Actually, sanctions are looking like the best thing that ever happened to engagement
Since December 19th, when the President blamed North Korea for the Sony hacking and cyberterrorism attacks, Congress has been pushing for tougher sanctions against North Korea, and it has looked increasingly like it has been pushing against an open door. And suddenly, a North Korean leader who has never gone abroad or met a foreign leader during his three-year reign (no, Rodman doesn’t count) has taken a sudden — even urgent — interest in personal diplomacy.
On January 1, Kim Jong Un made a highly conditional suggestion that he might be interested in meeting Park Geun-Hye. Park, with record low approval ratings and a desperate need to change the subject, seized on the offer and has pushed Kim to hurry along to Seoul.
The next day, President Obama issued an executive order authorizing sanctions against all entities and officials of North Korea’s government and ruling party, and (more importantly) against the third-country entities that provide Pyongyang its regime-sustaining hard currency. The order was potentially sweeping and devastating. In its actual impact, it reached only three entities that were already sanctioned, and ten mid- to low-level arms dealers. But the President also said that this was only a first step, which left Pyongyang scurrying to secure its financial lifelines.
Suddenly, within a week, press reports said that Shinzo Abe might visit Pyongyang, and that Kim might accept Putin’s invitation to Moscow in May.
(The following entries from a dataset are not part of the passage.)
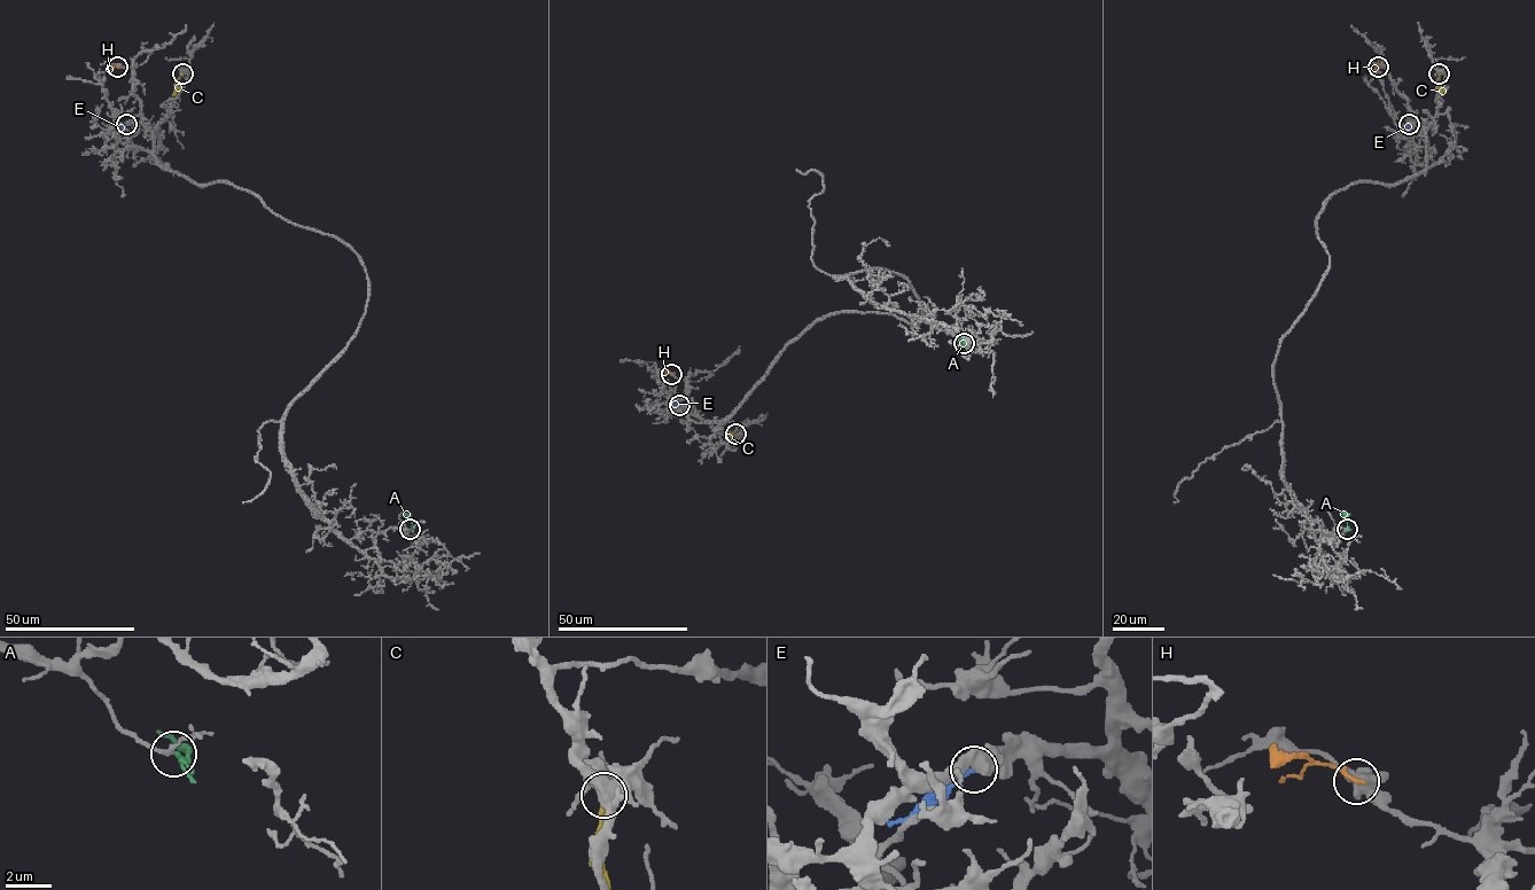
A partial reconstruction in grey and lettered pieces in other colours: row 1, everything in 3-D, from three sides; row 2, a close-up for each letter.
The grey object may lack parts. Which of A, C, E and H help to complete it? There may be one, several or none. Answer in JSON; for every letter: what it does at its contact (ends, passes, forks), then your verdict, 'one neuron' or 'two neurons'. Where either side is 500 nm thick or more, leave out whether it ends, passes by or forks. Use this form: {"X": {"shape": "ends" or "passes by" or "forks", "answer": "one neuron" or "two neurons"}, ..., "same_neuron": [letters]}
{"A": {"shape": "forks", "answer": "one neuron"}, "C": {"shape": "ends", "answer": "two neurons"}, "E": {"shape": "ends", "answer": "two neurons"}, "H": {"answer": "two neurons"}, "same_neuron": ["A"]}

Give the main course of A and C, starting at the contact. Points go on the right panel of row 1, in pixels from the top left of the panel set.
A: (1347, 529), (1346, 514)
C: (1439, 73), (1442, 95)

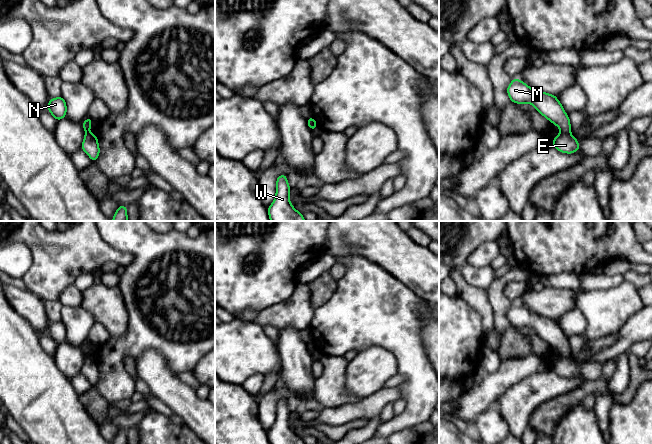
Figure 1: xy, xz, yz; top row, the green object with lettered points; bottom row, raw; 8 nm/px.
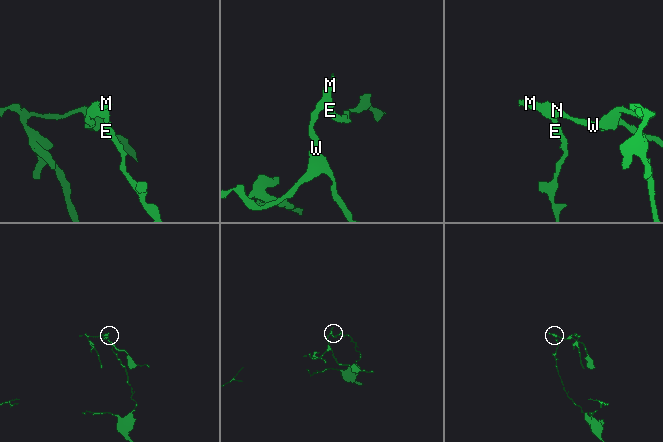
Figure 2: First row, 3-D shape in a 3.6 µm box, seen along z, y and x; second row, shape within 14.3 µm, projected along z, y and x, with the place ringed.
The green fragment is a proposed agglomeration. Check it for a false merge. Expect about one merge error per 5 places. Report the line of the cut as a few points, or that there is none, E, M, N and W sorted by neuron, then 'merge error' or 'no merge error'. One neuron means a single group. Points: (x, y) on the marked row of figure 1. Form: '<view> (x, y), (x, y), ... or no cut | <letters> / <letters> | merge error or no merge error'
yz (561, 132), (569, 133) | E / M N W | merge error

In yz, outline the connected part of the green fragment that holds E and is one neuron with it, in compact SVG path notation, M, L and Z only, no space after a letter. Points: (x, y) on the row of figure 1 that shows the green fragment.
M560 133L554 137L551 145L558 151L568 154L575 153L580 149L579 141L571 133Z

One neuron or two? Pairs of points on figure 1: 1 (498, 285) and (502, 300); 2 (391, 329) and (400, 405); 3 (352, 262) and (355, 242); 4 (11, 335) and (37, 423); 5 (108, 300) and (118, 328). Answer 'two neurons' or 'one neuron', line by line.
1: one neuron
2: two neurons
3: two neurons
4: one neuron
5: one neuron

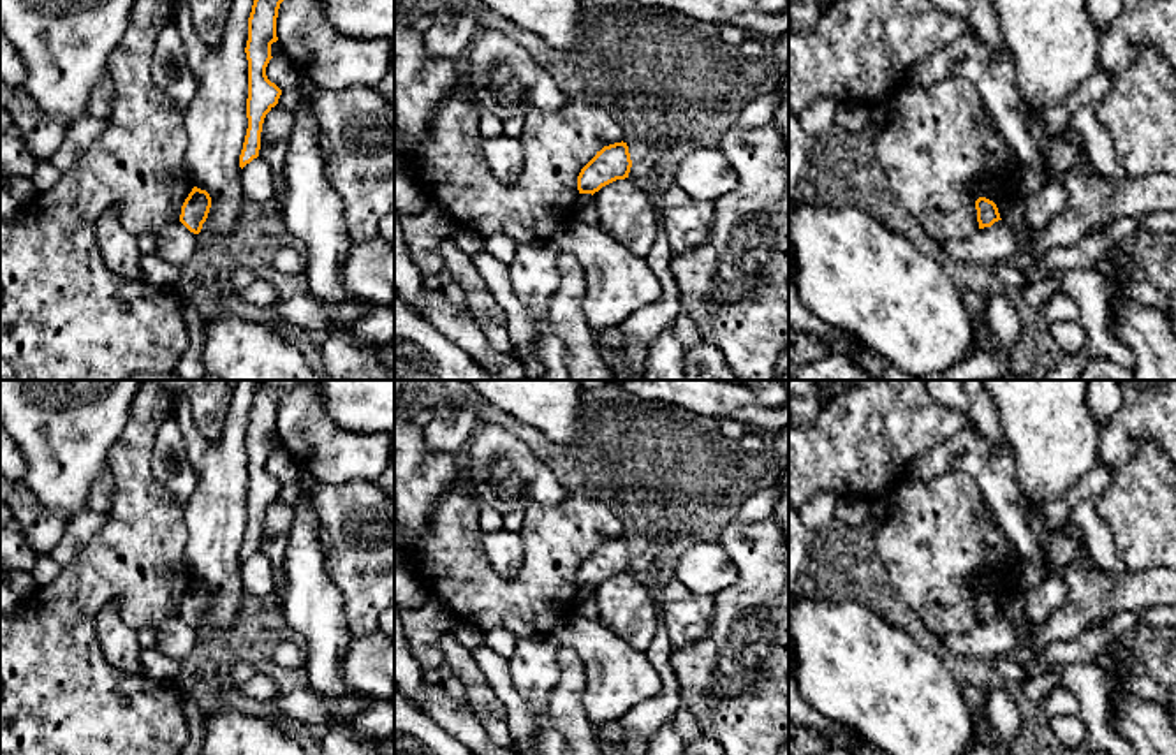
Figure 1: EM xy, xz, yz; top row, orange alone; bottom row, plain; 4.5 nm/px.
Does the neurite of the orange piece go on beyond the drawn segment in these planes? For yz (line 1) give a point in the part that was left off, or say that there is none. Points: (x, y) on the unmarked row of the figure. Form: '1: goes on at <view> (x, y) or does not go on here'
1: does not go on here

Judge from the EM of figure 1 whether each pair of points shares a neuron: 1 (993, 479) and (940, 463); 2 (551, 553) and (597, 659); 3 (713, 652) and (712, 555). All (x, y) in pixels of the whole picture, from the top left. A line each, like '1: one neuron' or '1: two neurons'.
1: one neuron
2: two neurons
3: two neurons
Kim even reached out to Washington a little, offering a nuclear test freeze if Washington cancels annual military exercises. This was enough to fool the gullible editors of The New York Times, but not President Obama. Still, it’s more than North Korea has offered Washington for the last year.
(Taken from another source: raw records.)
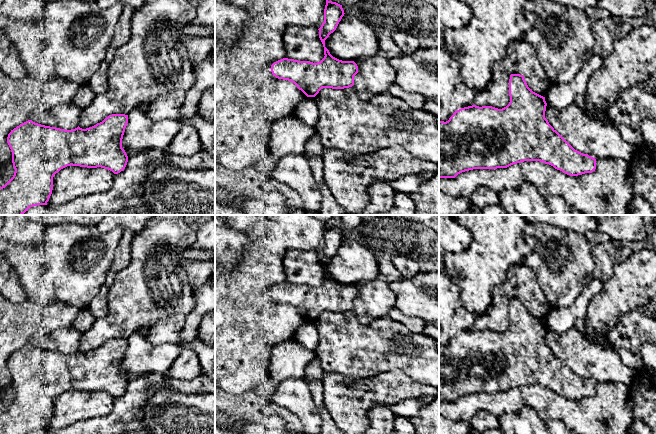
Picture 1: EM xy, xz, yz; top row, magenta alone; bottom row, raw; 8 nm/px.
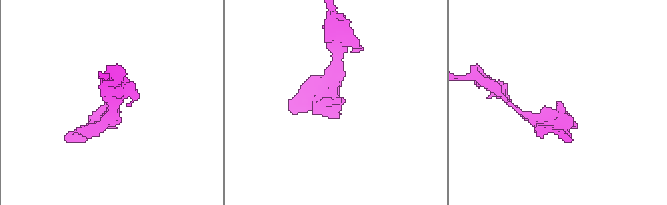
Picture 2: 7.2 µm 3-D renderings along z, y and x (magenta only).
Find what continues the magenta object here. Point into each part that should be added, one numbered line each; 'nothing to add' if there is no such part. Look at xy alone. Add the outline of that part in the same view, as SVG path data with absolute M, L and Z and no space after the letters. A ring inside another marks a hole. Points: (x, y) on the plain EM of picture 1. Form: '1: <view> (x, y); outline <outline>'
nothing to add

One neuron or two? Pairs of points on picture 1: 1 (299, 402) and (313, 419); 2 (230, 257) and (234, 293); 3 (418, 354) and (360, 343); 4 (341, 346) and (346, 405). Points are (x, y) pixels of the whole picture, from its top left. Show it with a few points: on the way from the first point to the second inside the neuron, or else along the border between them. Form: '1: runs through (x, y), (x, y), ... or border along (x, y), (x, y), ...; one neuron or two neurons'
1: runs through (303, 406), (309, 415); one neuron
2: border along (245, 251), (238, 264), (229, 272), (225, 272); two neurons
3: runs through (404, 350), (395, 347), (374, 347); one neuron
4: border along (324, 372), (339, 374), (349, 381), (367, 377); two neurons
Today, North Korea’s Central Bank responded to an obviously planted question from its state news agency by “committ[ing] itself to implementing the action plan of ‘international standard’ for anti-money laundering and combating the financing of terrorism.” (quote from KCNA; Reuters report here.) Kim surely knows that international efforts to enforce financial sanctions against Pyongyang will determine their success.
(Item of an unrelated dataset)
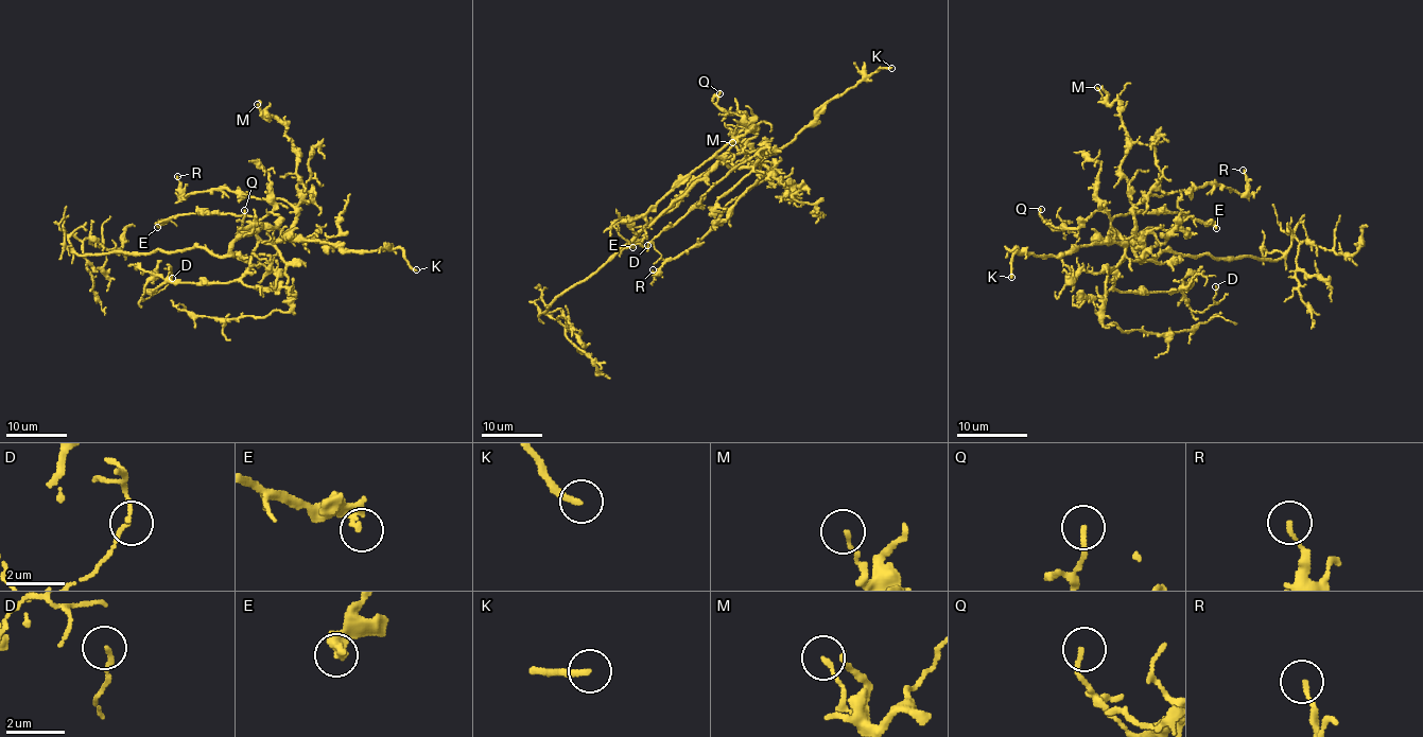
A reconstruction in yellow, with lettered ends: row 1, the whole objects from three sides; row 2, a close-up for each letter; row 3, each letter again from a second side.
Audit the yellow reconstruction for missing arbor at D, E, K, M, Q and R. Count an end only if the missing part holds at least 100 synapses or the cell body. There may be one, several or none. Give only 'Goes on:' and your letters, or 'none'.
Goes on: K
All of this is great news if you believe that talks are an end in themselves, rather than a means to achieve concrete interests. But it’s also great news if you’re searching for a strategy that raises enough colon-clenching horror in the palaces and ministries of Pyongyang to modify the regime’s behavior.
There’s little question that Kim Jong Un’s sudden interest in diplomacy is fundamentally about frustrating U.S. interests, rather than disarmament or genuine reform. Pyongyang is bracing for financial warfare — trying to break up the formation of an international coalition against its finances, protecting key cash cows like Kaesong, and shoring up its financial lifelines to resist sanctions. But at least for now, despite all of the “expert” opinion that sanctions can do no more, we’ve heard, however indirectly, from the best authorities on that subject — the ones in Pyongyang.